Work request — Retype the records word for word. Skip every image.

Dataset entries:
- Opening Delimiter -

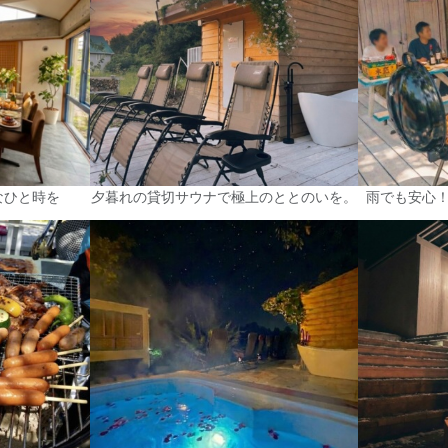
なひと時を
夕暮れの貸切サウナで極上のととのいを。
雨でも安心！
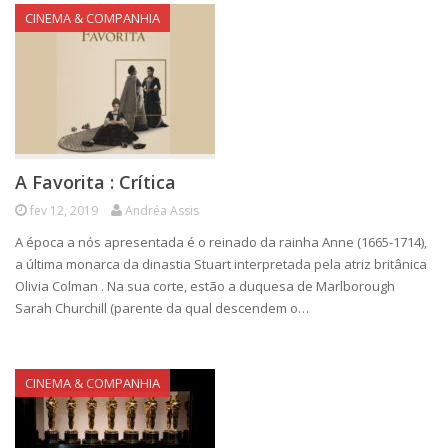
CINEMA & COMPANHIA
A Favorita : Crítica
fev 12, 2019
Andréa Assis
A época a nós apresentada é o reinado da rainha Anne (1665-1714),
a última monarca da dinastia Stuart interpretada pela atriz britânica
Olivia Colman . Na sua corte, estão a duquesa de Marlborough
Sarah Churchill (parente da qual descendem o…
CINEMA & COMPANHIA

- Closing Delimiter -

Exercise response —
なひと時を
夕暮れの貸切サウナで極上のととのいを。
雨でも安心！
CINEMA & COMPANHIA
A Favorita : Crítica
fev 12, 2019
Andréa Assis
A época a nós apresentada é o reinado da rainha Anne (1665-1714),
a última monarca da dinastia Stuart interpretada pela atriz britânica
Olivia Colman . Na sua corte, estão a duquesa de Marlborough
Sarah Churchill (parente da qual descendem o…
CINEMA & COMPANHIA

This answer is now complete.